● **Job**
Copy out the lines below word for word, beginning at the line containing "Rendered at 1500 by 1125 pixels." and ending after the line containing "picture [33, 432, 1500, 929]".
------ Task input ------
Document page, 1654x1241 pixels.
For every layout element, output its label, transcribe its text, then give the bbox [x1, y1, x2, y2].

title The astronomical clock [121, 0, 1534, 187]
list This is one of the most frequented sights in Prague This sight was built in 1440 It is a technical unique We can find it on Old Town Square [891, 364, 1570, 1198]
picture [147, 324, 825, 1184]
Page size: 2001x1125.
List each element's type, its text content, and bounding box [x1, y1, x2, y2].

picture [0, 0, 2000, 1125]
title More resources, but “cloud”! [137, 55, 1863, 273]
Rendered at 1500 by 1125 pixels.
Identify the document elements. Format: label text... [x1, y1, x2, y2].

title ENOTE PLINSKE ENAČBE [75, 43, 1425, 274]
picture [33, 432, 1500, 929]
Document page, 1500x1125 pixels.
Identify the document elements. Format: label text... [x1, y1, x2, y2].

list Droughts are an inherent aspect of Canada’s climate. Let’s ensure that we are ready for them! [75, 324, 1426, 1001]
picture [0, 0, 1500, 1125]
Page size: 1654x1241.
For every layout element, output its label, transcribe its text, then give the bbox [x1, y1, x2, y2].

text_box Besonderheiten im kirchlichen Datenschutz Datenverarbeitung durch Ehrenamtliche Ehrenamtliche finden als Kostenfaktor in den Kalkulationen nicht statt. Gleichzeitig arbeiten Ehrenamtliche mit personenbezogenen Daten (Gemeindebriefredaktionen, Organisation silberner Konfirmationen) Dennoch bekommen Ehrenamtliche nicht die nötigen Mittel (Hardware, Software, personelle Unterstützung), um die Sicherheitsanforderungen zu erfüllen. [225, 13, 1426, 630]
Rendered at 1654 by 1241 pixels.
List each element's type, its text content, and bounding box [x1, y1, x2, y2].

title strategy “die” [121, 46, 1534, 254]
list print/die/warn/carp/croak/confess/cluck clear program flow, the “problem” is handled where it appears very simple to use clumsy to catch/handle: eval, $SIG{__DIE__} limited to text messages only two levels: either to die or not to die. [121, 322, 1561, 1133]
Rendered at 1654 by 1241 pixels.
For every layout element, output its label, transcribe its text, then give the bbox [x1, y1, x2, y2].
------
● **Output for this exercise**
Rendered at 1500 by 1125 pixels.
Identify the document elements. Format: label text... [x1, y1, x2, y2].

title ENOTE PLINSKE ENAČBE [75, 43, 1425, 274]
picture [33, 432, 1500, 929]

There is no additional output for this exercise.